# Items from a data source
---
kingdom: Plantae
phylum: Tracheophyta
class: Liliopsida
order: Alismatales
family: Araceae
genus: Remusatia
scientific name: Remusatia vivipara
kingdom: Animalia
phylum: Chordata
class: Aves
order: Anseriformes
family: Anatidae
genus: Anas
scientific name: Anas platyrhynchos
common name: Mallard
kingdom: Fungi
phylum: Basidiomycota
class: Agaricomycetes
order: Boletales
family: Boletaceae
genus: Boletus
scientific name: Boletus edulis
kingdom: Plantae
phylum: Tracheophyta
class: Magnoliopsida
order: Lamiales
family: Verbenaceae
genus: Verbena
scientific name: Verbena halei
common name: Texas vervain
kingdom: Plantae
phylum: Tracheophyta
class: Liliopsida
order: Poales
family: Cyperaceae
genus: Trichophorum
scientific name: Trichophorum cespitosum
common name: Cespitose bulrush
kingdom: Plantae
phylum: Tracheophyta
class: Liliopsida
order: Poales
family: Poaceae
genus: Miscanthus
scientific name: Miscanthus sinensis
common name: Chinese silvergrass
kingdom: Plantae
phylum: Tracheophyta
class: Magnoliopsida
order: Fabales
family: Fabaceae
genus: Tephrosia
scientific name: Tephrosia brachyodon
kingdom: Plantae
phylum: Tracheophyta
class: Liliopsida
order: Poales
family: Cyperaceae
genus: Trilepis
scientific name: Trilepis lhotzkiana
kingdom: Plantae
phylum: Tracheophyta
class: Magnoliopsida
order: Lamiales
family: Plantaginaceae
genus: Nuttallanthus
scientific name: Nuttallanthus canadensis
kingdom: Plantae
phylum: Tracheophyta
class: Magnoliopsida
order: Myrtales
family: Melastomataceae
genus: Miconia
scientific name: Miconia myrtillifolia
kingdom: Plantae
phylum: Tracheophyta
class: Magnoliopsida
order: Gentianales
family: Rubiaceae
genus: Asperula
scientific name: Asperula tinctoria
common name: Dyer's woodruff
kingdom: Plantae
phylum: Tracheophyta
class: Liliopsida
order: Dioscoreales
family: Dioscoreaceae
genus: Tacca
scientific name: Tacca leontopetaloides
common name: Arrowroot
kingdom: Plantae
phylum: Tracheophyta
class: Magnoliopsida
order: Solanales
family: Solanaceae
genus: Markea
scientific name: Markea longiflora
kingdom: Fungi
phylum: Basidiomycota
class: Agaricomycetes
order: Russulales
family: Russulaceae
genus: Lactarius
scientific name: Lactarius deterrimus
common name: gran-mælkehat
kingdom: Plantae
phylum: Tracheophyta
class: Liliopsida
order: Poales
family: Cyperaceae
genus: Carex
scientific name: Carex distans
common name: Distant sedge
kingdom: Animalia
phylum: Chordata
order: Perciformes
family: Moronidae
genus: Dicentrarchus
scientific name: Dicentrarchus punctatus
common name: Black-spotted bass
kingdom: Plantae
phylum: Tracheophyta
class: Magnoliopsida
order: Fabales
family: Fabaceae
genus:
---
# THE REQUEST
Return every line of the material above unchanged, word for word and in the same order.

# SOLUTION TO THIS EXERCISE
kingdom: Plantae
phylum: Tracheophyta
class: Liliopsida
order: Alismatales
family: Araceae
genus: Remusatia
scientific name: Remusatia vivipara
kingdom: Animalia
phylum: Chordata
class: Aves
order: Anseriformes
family: Anatidae
genus: Anas
scientific name: Anas platyrhynchos
common name: Mallard
kingdom: Fungi
phylum: Basidiomycota
class: Agaricomycetes
order: Boletales
family: Boletaceae
genus: Boletus
scientific name: Boletus edulis
kingdom: Plantae
phylum: Tracheophyta
class: Magnoliopsida
order: Lamiales
family: Verbenaceae
genus: Verbena
scientific name: Verbena halei
common name: Texas vervain
kingdom: Plantae
phylum: Tracheophyta
class: Liliopsida
order: Poales
family: Cyperaceae
genus: Trichophorum
scientific name: Trichophorum cespitosum
common name: Cespitose bulrush
kingdom: Plantae
phylum: Tracheophyta
class: Liliopsida
order: Poales
family: Poaceae
genus: Miscanthus
scientific name: Miscanthus sinensis
common name: Chinese silvergrass
kingdom: Plantae
phylum: Tracheophyta
class: Magnoliopsida
order: Fabales
family: Fabaceae
genus: Tephrosia
scientific name: Tephrosia brachyodon
kingdom: Plantae
phylum: Tracheophyta
class: Liliopsida
order: Poales
family: Cyperaceae
genus: Trilepis
scientific name: Trilepis lhotzkiana
kingdom: Plantae
phylum: Tracheophyta
class: Magnoliopsida
order: Lamiales
family: Plantaginaceae
genus: Nuttallanthus
scientific name: Nuttallanthus canadensis
kingdom: Plantae
phylum: Tracheophyta
class: Magnoliopsida
order: Myrtales
family: Melastomataceae
genus: Miconia
scientific name: Miconia myrtillifolia
kingdom: Plantae
phylum: Tracheophyta
class: Magnoliopsida
order: Gentianales
family: Rubiaceae
genus: Asperula
scientific name: Asperula tinctoria
common name: Dyer's woodruff
kingdom: Plantae
phylum: Tracheophyta
class: Liliopsida
order: Dioscoreales
family: Dioscoreaceae
genus: Tacca
scientific name: Tacca leontopetaloides
common name: Arrowroot
kingdom: Plantae
phylum: Tracheophyta
class: Magnoliopsida
order: Solanales
family: Solanaceae
genus: Markea
scientific name: Markea longiflora
kingdom: Fungi
phylum: Basidiomycota
class: Agaricomycetes
order: Russulales
family: Russulaceae
genus: Lactarius
scientific name: Lactarius deterrimus
common name: gran-mælkehat
kingdom: Plantae
phylum: Tracheophyta
class: Liliopsida
order: Poales
family: Cyperaceae
genus: Carex
scientific name: Carex distans
common name: Distant sedge
kingdom: Animalia
phylum: Chordata
order: Perciformes
family: Moronidae
genus: Dicentrarchus
scientific name: Dicentrarchus punctatus
common name: Black-spotted bass
kingdom: Plantae
phylum: Tracheophyta
class: Magnoliopsida
order: Fabales
family: Fabaceae
genus:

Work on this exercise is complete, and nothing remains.